Many car makers, such as BMW, Toyota, Ford, and Volkswagon, have all promised that the would transition away from gas-cars and become completely electric by 2050. At the current rate of demand, if battery technology is tested, improved, and implemented faster then ever before, it will be impossible for these major auto-manufacturers to make their promise a reality due to a lack of available materials.

Tesla (NASDAQ: TSLA) representatives have warned repeatedly that there could be a massive shortage of key battery metals in the future as not even money is being invested into new mines to keep up with the project demand. Electric vehicles also tend to require higher volumes of these metals than their gasoline counterparts, using twice as much copper, for example.

Some of these crucial metals, like cobalt, are produced predominantly in the war-torn Democratic Republic of Congo, where production is associated often with human rights abuses and is prone to disruptions due to political instability. Lithium, on the other hand, is mainly produced in Chile, Argentina, and Australia.
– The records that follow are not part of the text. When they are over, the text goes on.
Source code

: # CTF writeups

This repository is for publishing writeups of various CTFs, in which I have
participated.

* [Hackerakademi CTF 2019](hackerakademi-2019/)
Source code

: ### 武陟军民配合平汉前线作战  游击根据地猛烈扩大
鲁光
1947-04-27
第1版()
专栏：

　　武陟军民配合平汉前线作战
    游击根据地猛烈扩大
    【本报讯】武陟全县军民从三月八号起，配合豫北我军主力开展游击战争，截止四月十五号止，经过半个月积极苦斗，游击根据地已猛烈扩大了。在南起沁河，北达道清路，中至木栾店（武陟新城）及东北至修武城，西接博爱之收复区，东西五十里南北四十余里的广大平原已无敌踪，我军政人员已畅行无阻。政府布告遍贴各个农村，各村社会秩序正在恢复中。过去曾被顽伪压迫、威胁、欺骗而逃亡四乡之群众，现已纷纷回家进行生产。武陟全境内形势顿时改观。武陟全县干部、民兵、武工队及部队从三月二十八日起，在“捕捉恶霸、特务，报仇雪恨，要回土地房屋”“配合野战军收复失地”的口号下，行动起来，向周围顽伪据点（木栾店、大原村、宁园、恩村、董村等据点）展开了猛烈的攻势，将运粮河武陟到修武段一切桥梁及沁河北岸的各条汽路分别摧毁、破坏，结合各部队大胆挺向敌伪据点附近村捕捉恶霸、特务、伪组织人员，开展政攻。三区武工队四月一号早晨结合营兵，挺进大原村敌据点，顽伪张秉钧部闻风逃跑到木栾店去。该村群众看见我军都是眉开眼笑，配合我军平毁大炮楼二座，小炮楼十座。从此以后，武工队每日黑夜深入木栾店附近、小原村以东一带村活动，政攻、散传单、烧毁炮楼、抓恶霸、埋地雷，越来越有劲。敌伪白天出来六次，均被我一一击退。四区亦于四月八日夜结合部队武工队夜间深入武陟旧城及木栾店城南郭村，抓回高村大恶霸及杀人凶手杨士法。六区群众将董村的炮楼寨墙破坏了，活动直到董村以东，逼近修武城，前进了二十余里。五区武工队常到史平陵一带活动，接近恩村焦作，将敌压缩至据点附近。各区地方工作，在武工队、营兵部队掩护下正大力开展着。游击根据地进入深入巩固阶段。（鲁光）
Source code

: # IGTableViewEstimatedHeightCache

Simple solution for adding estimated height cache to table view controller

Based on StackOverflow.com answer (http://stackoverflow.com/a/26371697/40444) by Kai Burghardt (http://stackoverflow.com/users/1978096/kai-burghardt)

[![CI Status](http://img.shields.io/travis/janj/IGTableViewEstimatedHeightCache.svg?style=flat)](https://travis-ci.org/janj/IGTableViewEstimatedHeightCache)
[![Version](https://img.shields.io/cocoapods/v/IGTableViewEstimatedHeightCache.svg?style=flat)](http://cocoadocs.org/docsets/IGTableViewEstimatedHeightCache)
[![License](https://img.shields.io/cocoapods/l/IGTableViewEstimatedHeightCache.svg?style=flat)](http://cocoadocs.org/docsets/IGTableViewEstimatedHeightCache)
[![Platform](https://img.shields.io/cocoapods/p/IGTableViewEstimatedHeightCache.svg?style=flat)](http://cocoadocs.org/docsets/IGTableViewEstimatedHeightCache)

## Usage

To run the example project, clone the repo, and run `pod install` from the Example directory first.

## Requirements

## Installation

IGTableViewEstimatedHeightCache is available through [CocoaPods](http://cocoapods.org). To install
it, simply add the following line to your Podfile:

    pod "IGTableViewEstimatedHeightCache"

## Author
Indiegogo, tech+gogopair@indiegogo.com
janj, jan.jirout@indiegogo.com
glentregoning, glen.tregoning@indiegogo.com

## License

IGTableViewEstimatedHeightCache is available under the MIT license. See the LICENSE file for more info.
Even China, which currently dominates in other metal production as is the case with the global rare earth metals market, has tremendous quantities of Lithium that they are planning to develop. In all of these cases, the U.S. remains woefully behind in this regard, and industry experts argue that this needs to change in order to meet global demand.

Earlier this year, the World Bank forecasted that by 2050, demand for nickel, graphite, and lithium will jump by 108 percent, 383 percent, and 965 percent respectively. With such an increase seeming inevitable, investors in companies that produce these metals have a bright financial future on the horizon.